Le standard lyonnais
Alors que les derniers préparatifs pour accueillir la huitième Coupe du monde féminine vont bon train en France, l’Olympique Lyonnais féminin décrochait, samedi à Budapest, un quatrième titre d’affilée en Ligue des champions. Son sixième depuis 2011!
Fortes d’une victoire convaincante de 4 à 1 devant le FC Barcelone, les Lyonnaises ont encore une fois démontré leur supériorité, marquée par une identité footballistique forte, un équilibre optimal entre joueuses locales au plus haut niveau et embauches internationales de grande qualité, comme la lauréate du tout premier Ballon d’or féminin, Ada Hegerberg, auteure d’un triplé à Budapest, ou bien encore l’internationale canadienne Kadeisha Buchanan.
Les succès de l’OL, cependant, ne sont pas seulement attribuables à la «marque» de football de la maison, ni à ses assemblages savants de talents. Le «secret» du président Jean-Michel Aulas, architecte de cette réussite sportive et commerciale, en est tout sauf un : l’OL investit beaucoup plus dans le projet féminin que ses principaux rivaux, et pas uniquement en termes de recrutement et de formation, mais aussi en permettant à ses joueuses de bénéficier de conditions optimales de préparation et d’entraînement – un acquis quasi universel du côté masculin.
Et puis, et surtout, l’organisation leur permet de bien vivre de leur sport.
Si les salaires sont encore loin de ceux des hommes, marché oblige, l’OL paie en moyenne ses footballeuses jusqu’à cinq fois plus que la concurrence.
La journaliste du Guardian Suzy Wrack est catégorique : ce que Lyon prouve, c’est la force réelle du football féminin lorsqu’on le professionnalise à tous les niveaux. «Ça démontre que l’investissement fonctionne, que ça mène à un produit qui est de très grande qualité», expliquait-elle sur le podcast Football Weekly, lundi.
Paradoxalement, et contrairement au football masculin, où la domination outrageuse de certains clubs peut être perçue comme étant nuisible au sport, chez les femmes, ce qu’on peut appeler le «standard lyonnais» est plutôt perçu comme le phare à suivre pour atteindre la pleine professionnalisation, alors que bon nombre de clubs et de fédérations tardent à emboîter le pas, malgré leurs moyens pharaoniques.
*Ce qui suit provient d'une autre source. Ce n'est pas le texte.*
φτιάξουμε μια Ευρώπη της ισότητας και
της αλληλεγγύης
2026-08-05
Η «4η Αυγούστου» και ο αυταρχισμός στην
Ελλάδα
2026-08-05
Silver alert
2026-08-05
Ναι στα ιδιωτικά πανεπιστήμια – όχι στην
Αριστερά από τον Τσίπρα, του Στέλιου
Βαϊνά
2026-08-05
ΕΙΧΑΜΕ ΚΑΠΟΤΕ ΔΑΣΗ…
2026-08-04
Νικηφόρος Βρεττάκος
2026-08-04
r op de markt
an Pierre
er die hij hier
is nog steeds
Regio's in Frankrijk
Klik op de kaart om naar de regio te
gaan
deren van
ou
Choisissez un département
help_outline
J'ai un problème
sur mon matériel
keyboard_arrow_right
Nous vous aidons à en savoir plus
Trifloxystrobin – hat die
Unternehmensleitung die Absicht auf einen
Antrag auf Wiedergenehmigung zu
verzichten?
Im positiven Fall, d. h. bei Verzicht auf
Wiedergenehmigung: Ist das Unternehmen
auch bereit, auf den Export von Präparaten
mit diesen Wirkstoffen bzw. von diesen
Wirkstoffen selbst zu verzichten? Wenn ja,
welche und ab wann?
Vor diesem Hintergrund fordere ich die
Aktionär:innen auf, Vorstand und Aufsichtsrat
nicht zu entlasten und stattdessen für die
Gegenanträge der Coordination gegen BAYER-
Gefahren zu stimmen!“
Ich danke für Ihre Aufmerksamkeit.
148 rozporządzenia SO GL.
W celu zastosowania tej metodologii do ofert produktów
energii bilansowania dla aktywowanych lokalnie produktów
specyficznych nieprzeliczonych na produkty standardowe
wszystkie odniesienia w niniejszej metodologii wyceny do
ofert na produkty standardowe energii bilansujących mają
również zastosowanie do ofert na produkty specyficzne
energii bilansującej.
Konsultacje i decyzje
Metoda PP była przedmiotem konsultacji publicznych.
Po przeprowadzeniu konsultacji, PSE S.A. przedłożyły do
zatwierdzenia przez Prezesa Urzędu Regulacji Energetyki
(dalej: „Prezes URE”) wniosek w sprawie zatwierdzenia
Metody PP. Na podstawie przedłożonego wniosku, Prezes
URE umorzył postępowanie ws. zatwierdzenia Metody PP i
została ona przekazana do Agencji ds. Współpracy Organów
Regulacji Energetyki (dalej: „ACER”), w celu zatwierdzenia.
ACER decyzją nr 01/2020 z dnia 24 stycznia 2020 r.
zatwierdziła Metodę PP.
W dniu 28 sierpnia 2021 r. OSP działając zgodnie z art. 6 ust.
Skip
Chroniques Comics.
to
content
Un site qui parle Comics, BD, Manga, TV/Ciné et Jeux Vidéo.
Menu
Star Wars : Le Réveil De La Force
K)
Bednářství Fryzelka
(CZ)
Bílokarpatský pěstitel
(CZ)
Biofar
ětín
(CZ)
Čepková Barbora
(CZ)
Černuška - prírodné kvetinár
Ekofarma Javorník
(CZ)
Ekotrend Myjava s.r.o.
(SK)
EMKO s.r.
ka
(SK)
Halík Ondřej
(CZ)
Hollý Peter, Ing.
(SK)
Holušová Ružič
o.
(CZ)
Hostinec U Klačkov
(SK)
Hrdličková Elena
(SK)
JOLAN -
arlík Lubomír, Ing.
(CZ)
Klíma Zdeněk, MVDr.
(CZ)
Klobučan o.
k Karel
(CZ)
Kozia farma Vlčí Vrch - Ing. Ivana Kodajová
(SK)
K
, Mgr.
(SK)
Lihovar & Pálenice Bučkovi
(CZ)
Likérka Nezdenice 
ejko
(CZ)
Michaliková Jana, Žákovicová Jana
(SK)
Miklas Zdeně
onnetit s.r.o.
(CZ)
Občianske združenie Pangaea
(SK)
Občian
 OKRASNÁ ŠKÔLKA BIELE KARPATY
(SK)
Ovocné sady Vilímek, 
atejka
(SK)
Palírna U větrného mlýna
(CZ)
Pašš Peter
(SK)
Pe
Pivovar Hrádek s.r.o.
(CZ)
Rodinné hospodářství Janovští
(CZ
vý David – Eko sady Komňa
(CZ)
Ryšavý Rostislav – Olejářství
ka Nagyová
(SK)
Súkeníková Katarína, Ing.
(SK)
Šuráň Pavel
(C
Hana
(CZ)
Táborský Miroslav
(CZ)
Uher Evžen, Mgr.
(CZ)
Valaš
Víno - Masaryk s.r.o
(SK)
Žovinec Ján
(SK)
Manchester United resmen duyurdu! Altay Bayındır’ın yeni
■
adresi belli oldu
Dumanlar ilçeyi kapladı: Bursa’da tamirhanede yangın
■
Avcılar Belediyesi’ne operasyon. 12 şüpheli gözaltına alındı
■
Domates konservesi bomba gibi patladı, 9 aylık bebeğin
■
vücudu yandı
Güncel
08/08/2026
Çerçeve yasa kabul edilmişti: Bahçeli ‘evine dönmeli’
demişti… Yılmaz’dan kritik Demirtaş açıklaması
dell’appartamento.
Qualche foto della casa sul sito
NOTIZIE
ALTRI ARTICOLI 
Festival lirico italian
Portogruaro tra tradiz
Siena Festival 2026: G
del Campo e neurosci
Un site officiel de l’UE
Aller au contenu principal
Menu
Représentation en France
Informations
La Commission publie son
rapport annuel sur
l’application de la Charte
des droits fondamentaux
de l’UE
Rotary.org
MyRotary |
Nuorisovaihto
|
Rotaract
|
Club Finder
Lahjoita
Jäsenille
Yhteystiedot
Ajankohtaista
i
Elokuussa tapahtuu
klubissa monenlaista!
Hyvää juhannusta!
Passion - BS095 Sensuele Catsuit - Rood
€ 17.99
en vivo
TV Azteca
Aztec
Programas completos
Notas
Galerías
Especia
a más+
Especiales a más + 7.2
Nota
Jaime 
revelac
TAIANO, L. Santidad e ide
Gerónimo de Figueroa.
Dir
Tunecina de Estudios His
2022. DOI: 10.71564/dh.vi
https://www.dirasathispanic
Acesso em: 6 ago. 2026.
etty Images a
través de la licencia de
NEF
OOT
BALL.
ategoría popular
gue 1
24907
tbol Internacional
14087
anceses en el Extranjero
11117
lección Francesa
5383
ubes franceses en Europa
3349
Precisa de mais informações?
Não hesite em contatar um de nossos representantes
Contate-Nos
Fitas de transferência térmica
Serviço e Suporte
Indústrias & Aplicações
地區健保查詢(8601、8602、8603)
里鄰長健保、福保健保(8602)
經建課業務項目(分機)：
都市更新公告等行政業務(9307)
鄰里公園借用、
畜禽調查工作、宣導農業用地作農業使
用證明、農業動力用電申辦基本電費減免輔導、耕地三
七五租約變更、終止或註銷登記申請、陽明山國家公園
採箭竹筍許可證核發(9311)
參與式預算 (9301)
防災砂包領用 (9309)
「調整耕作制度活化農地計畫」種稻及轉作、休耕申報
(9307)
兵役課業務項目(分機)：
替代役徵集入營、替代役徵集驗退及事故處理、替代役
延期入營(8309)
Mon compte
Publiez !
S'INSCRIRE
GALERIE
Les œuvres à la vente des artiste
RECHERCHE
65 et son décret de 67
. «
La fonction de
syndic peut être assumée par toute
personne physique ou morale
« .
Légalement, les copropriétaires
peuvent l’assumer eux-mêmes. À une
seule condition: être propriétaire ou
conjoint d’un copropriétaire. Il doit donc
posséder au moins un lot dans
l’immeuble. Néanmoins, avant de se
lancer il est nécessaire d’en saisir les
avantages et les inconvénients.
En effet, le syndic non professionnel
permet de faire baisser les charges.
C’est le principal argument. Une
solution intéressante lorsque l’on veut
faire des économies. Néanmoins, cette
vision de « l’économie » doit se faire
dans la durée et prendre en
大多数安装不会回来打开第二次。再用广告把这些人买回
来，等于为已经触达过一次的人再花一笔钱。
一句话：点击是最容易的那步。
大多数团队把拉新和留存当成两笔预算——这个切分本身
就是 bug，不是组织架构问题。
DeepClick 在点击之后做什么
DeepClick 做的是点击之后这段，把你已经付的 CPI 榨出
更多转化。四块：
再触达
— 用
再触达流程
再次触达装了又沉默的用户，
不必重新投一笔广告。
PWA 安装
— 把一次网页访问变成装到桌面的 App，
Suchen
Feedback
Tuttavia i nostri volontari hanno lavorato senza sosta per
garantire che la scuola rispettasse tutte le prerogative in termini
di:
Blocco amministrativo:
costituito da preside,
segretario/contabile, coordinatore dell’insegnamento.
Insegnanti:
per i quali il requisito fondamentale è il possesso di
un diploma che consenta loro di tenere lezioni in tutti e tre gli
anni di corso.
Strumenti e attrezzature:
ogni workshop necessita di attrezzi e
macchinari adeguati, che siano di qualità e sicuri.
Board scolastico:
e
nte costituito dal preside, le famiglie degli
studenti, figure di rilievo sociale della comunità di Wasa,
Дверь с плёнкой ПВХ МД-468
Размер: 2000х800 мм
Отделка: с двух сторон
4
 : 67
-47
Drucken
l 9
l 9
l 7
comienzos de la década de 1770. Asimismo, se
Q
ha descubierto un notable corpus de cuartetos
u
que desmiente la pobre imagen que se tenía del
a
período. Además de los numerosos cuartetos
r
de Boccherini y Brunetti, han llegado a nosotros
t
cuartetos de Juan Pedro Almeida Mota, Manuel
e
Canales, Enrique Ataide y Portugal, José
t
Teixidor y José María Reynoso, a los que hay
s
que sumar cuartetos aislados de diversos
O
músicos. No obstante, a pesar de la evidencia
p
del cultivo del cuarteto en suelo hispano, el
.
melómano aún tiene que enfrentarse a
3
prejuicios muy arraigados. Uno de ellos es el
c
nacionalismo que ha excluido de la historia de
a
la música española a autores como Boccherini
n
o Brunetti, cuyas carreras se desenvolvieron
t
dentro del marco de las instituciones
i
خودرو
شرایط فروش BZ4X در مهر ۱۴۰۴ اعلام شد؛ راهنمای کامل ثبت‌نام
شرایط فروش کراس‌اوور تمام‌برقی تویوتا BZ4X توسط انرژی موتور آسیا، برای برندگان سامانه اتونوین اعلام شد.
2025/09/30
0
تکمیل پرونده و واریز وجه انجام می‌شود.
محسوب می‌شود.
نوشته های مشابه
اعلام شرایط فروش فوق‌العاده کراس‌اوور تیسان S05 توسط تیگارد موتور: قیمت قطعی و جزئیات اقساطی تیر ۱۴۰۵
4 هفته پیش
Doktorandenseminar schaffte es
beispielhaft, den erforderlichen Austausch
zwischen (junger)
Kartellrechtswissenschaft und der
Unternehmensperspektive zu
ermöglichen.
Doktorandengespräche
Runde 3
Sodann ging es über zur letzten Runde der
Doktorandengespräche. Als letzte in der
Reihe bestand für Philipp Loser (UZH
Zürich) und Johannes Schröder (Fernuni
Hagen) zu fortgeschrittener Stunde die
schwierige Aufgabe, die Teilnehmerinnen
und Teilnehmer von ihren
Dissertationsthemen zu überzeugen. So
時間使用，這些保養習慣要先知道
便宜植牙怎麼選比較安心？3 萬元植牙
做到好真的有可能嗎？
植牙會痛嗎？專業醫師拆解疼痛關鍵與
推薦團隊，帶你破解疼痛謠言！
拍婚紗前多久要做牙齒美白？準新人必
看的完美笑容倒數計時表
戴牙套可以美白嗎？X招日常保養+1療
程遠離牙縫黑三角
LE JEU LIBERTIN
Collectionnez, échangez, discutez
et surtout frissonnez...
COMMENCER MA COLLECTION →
Selon Wrack, les autres clubs européens qui prétendent rattraper l’OL – comme Manchester City, le Bayern Munich ou le Paris Saint Germain – n’ont qu’une option : «Il faut qu’ils passent de la parole aux actes et qu’ils investissent au même niveau que Lyon.»
Pour Aulas, les choses vont cependant dans la bonne direction.
«Le niveau augmente parce que tous les grands clubs européens se sont donné les moyens d’être performants dans le football féminin. Les quatre demi-finalistes viennent du gotha en matière d’équipes masculines. D’autre part, les moyens économiques ont évolué de manière considérable. Le budget du Barça féminin est largement supérieur aux 10 M€ [15 M$] annoncés. On est dans une spirale vertueuse qui montre que la France a bien fait d’accueillir la Coupe du monde», disait-il en entrevue avec L’Équipe, la veille de la grande finale.
Ne reste plus qu’à espérer que ce modèle continue d’être copié, afin que plus d’équipes et de circuits sportifs féminins – et pas uniquement au foot – puissent enfin libérer le plein potentiel de leurs athlètes.
En attendant, les Lyonnaises risquent bien de poursuivre leur domination, nationale et européenne – et le club continuera vraisemblablement à récolter les fruits de sa vision égalitaire au cours des années à venir.